DatasetGraph as a top-level object.
Recall from a few weeks ago, I described a bipartite graph (or Hypergraph), now called a DatasetGraph
, which describes how Dataset
objects are generated from other Dataset
objects. I originally named it a TransformerGraph
, because that’s how the directionality of the edges works out in the bipartite representation, but that turns out to be a little more confusing for the user. In the hypergraph, the Dataset
objects are the nodes, so DatasetGraph
it is.
One of the unintended consequences of introducing a DatasetGraph
class in Easydata is that it turns out to be the right place to do a lot of things. That’s why we ended up exposing it to the user, instead of just using it internally to the Dataset
.
Before we created the DatasetGraph
, we used to have a top-level functions add_transformer()

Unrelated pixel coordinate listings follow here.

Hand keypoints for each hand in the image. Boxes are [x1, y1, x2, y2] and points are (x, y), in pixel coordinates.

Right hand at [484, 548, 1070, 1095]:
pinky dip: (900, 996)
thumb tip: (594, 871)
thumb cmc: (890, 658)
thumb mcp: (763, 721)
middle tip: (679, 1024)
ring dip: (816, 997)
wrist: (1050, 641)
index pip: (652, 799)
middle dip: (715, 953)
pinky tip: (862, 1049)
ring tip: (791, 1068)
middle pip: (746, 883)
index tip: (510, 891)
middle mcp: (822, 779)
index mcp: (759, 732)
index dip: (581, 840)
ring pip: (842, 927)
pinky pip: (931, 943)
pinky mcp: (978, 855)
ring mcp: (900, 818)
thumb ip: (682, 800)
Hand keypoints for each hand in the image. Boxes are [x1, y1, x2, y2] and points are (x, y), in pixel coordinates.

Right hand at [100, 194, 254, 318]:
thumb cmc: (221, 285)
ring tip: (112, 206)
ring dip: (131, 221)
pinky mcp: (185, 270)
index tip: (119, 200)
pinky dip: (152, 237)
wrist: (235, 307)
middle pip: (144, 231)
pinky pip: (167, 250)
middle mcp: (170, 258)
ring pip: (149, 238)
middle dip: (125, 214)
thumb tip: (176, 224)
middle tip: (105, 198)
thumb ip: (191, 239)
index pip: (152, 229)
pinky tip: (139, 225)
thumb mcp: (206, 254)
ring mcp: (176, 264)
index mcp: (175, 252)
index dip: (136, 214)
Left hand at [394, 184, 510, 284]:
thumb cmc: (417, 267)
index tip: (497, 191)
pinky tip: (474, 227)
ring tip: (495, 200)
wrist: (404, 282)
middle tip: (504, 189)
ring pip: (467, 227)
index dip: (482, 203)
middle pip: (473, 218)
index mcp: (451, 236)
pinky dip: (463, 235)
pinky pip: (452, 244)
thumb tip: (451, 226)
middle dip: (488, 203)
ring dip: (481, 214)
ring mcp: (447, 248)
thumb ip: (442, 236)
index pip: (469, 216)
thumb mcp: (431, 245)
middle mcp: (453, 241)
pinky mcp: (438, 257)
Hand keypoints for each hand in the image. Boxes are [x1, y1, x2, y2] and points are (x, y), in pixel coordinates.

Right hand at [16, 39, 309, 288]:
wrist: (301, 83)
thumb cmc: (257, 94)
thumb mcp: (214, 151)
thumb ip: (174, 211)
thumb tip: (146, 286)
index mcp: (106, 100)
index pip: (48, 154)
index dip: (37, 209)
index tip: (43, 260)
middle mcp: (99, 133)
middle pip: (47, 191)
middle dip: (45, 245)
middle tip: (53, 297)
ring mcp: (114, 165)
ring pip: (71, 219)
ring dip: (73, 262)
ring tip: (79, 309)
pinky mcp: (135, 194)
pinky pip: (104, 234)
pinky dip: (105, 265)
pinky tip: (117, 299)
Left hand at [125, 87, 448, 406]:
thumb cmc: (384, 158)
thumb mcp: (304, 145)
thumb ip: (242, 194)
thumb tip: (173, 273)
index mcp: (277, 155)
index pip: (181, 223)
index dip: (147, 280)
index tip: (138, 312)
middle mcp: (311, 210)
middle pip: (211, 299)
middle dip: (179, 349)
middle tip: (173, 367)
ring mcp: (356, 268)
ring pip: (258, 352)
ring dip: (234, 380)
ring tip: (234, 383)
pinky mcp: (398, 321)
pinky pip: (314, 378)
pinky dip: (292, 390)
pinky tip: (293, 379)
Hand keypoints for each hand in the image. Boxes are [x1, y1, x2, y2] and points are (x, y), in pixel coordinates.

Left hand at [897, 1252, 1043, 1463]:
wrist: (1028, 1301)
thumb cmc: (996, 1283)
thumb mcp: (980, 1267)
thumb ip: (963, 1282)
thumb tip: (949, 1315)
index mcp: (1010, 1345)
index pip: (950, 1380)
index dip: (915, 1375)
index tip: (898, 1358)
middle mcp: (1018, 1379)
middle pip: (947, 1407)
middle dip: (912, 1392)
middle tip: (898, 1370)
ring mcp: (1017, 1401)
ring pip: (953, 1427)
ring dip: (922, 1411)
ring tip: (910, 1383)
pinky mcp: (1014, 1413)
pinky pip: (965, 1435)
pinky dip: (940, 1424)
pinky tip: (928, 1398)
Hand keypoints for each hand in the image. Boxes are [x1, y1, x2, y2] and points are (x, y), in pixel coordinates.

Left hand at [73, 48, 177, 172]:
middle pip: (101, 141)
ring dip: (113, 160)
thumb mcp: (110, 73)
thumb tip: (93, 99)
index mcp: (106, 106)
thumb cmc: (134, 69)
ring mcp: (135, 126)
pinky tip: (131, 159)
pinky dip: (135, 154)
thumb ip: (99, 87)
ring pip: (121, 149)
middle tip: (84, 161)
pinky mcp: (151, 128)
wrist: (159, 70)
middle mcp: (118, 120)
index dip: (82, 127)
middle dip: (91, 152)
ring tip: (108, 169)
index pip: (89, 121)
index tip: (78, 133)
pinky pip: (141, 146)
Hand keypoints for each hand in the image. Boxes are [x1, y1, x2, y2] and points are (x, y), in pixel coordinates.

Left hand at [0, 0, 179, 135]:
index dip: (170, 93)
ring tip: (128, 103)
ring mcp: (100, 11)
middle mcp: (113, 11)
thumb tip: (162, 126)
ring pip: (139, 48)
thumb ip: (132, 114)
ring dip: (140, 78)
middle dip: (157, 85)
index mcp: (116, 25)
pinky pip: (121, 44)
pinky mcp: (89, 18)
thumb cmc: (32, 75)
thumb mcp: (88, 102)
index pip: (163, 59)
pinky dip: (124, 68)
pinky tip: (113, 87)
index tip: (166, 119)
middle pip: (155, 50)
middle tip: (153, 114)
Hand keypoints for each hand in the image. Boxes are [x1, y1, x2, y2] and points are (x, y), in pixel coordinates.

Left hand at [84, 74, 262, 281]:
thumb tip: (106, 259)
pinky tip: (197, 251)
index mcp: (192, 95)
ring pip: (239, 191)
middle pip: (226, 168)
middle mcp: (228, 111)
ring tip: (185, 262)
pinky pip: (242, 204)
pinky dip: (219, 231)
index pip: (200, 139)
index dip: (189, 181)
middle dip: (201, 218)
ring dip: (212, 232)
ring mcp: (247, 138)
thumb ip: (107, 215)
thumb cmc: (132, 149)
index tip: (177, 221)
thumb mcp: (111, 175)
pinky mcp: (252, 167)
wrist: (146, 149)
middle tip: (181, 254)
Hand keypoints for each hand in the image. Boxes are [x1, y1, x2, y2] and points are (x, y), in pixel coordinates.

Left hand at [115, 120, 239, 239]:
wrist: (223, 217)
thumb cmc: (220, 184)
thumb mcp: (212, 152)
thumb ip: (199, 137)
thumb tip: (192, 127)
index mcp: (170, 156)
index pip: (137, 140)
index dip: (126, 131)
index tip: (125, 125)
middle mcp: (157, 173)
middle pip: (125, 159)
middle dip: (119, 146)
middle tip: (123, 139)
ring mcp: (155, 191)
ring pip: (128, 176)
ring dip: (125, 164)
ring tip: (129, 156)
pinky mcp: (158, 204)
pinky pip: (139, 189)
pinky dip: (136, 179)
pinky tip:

to add a dataset transformation to the global catalog. but it turns out a much more natural place to put it is in the DatasetGraph
class directly.
Sticking with the “edges are functions, nodes are datasets” hypergraph terminology, the API becomes something like this”
>>> dag = DatasetGraph()
>>> xp = create_transformer_pipeline([list, of, transformer, functions, or, partials, ...])
>>> dag.add_source(datasource_name="dsrc_name", datasource_opts={}, output_dataset="dset_name")
>>> dag.add_edge(input_dataset=None, input_datasets=(),
output_dataset=None, output_datasets=(),
transformer_pipeline=xp, **kwargs)
>>> dataset = dag.generate('node_name')
This gives us a clean separation between adding a source node to the graph, and adding an edge. Both technically add edges, but the idea of a “source edge” in this hypergraph just feels weird, so the details are hidden by this API. This is perhaps why describing the dependency graph as a bipartite graph is less troublesome. See my last post for more on that.